Assignment>
The listing must be copied out in full and exactly; no images go with it.

Recorded information>
****************
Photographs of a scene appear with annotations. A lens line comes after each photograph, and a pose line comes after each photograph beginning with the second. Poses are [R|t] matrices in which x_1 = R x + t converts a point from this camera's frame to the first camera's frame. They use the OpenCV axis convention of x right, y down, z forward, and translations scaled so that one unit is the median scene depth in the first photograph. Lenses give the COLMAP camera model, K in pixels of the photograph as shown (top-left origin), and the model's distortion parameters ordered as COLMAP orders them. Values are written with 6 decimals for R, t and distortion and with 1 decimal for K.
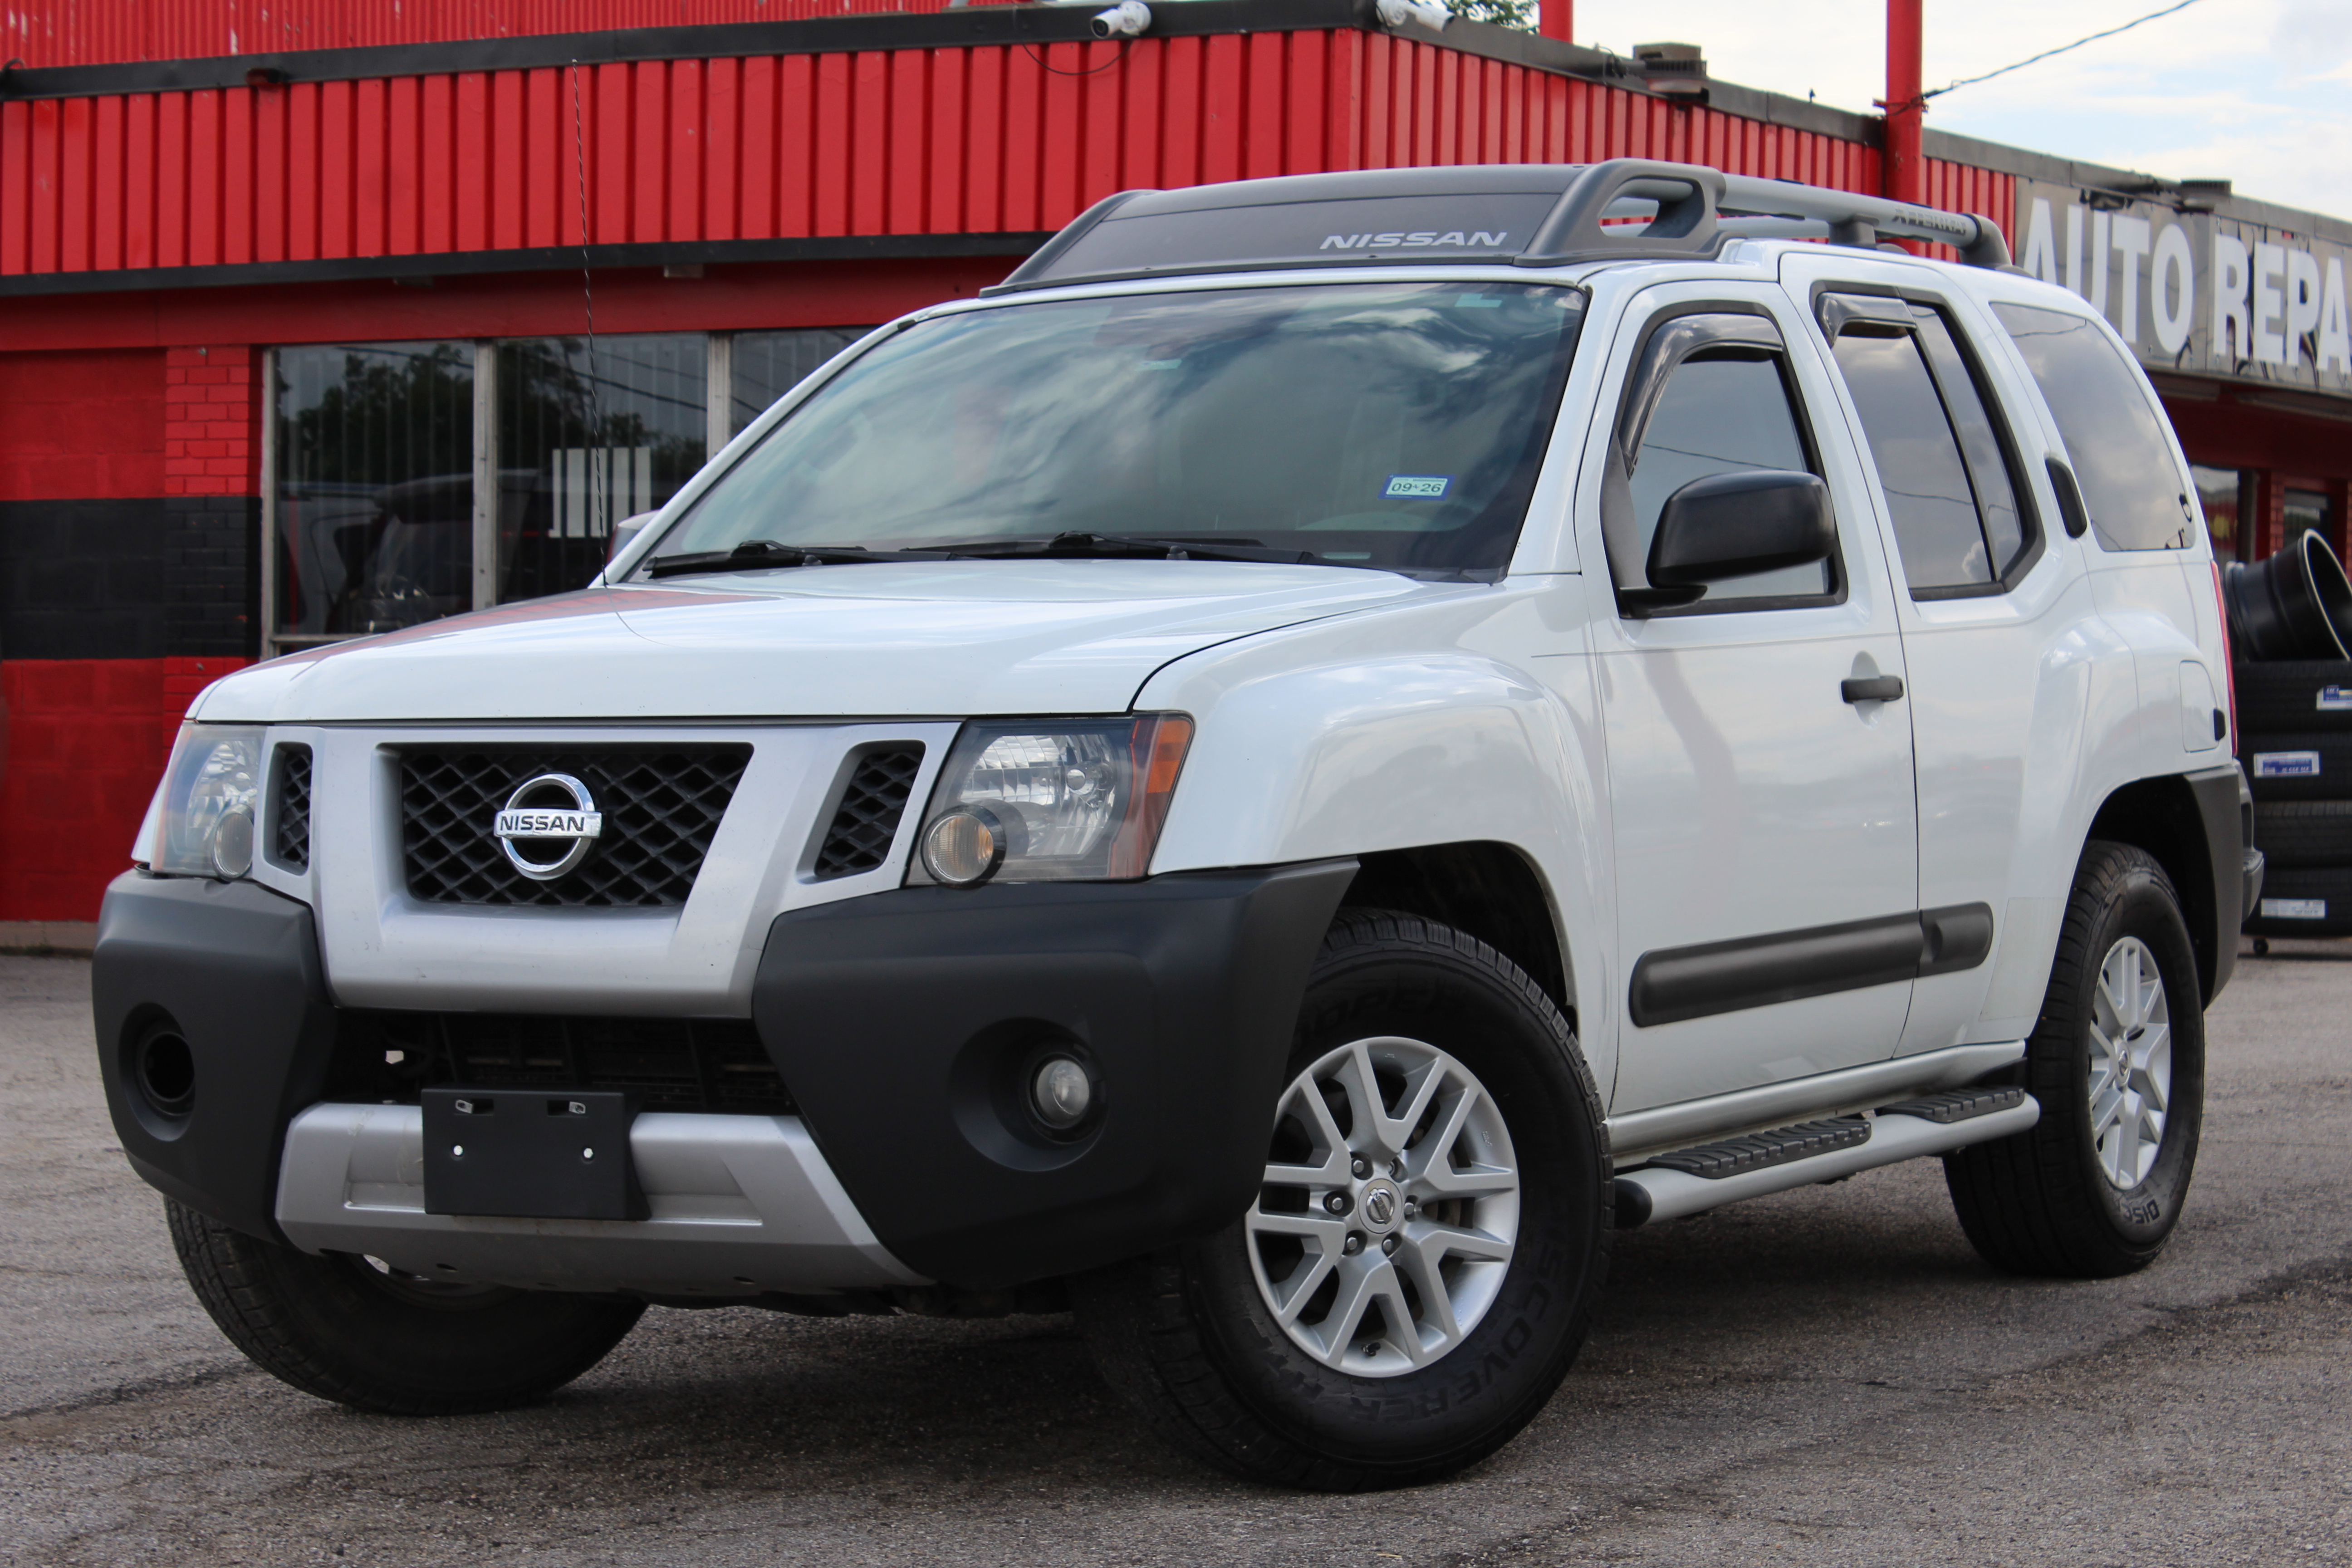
lens RADIAL K [[5309.7, 0, 1176.0], [0, 5309.7, 784.0], [0, 0, 1]] dist [0.055774, 0.147400]
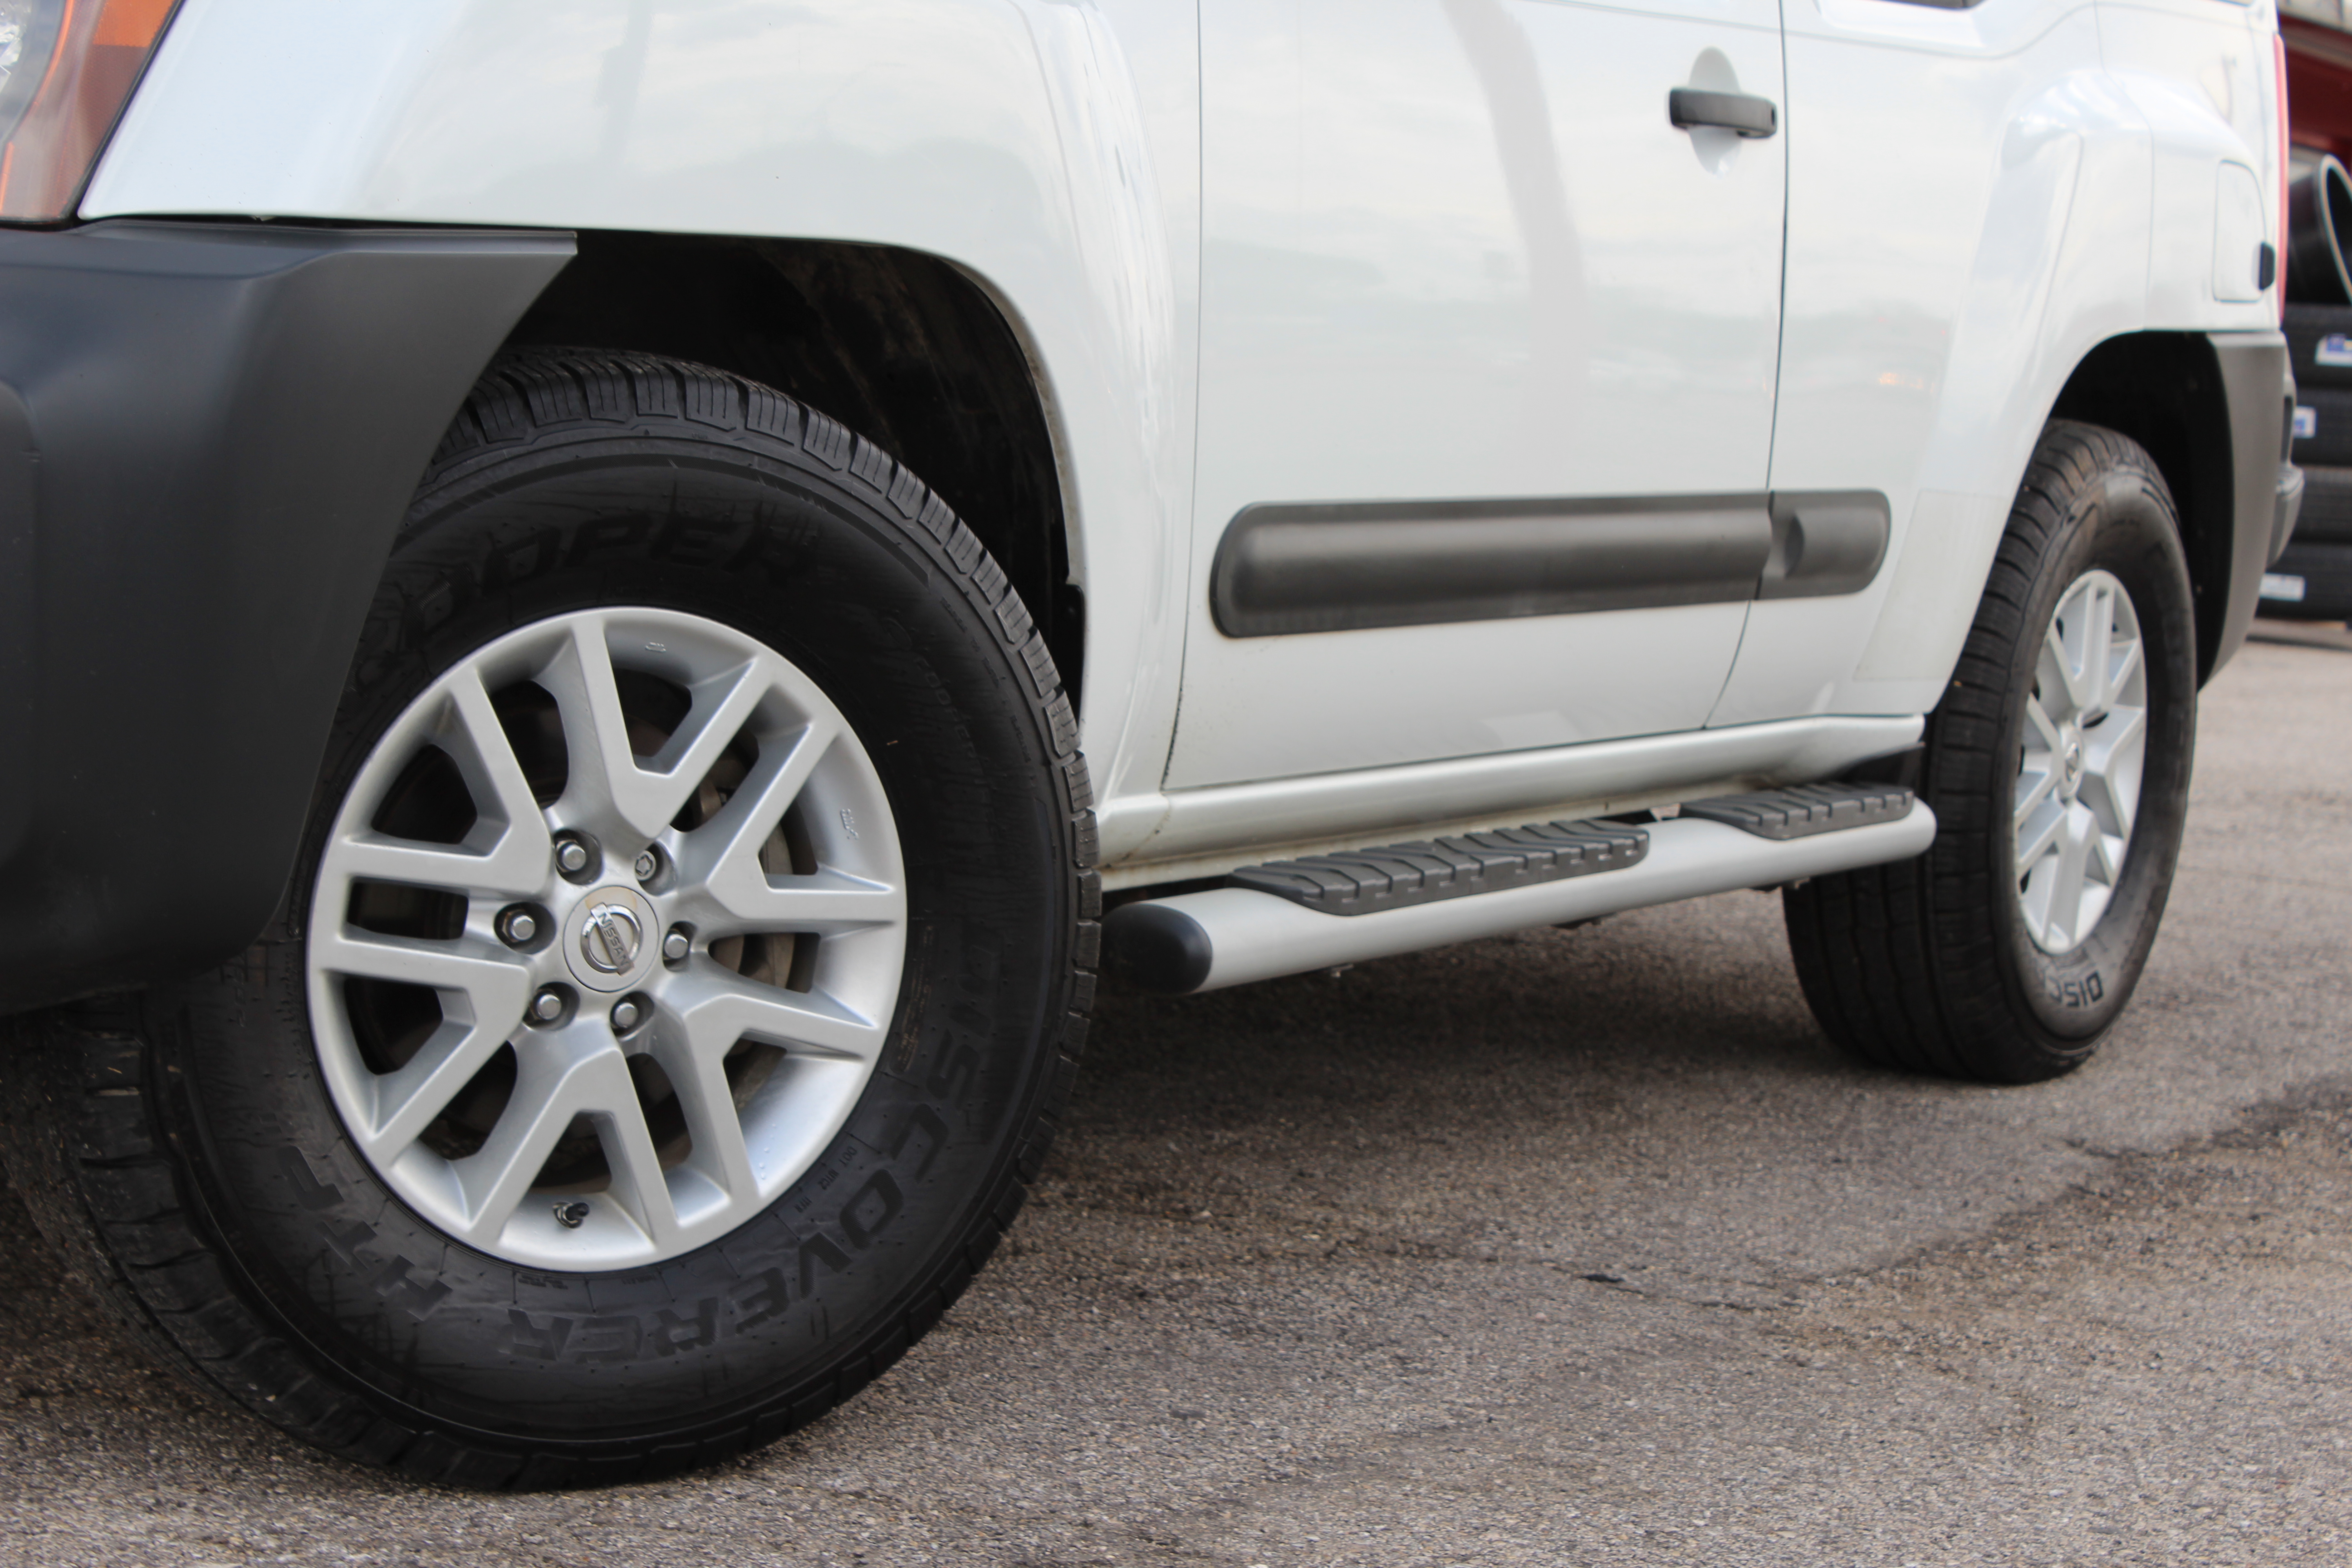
lens RADIAL K [[5040.7, 0, 1176.0], [0, 5040.7, 784.0], [0, 0, 1]] dist [0.036417, 0.038510]
pose [[0.996292, 0.085836, 0.005872, 0.075472], [-0.086033, 0.993305, 0.077099, 0.019470], [0.000785, -0.077319, 0.997006, 0.443641]]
****************
Expected answer>
Photographs of a scene appear with annotations. A lens line comes after each photograph, and a pose line comes after each photograph beginning with the second. Poses are [R|t] matrices in which x_1 = R x + t converts a point from this camera's frame to the first camera's frame. They use the OpenCV axis convention of x right, y down, z forward, and translations scaled so that one unit is the median scene depth in the first photograph. Lenses give the COLMAP camera model, K in pixels of the photograph as shown (top-left origin), and the model's distortion parameters ordered as COLMAP orders them. Values are written with 6 decimals for R, t and distortion and with 1 decimal for K.
lens RADIAL K [[5309.7, 0, 1176.0], [0, 5309.7, 784.0], [0, 0, 1]] dist [0.055774, 0.147400]
lens RADIAL K [[5040.7, 0, 1176.0], [0, 5040.7, 784.0], [0, 0, 1]] dist [0.036417, 0.038510]
pose [[0.996292, 0.085836, 0.005872, 0.075472], [-0.086033, 0.993305, 0.077099, 0.019470], [0.000785, -0.077319, 0.997006, 0.443641]]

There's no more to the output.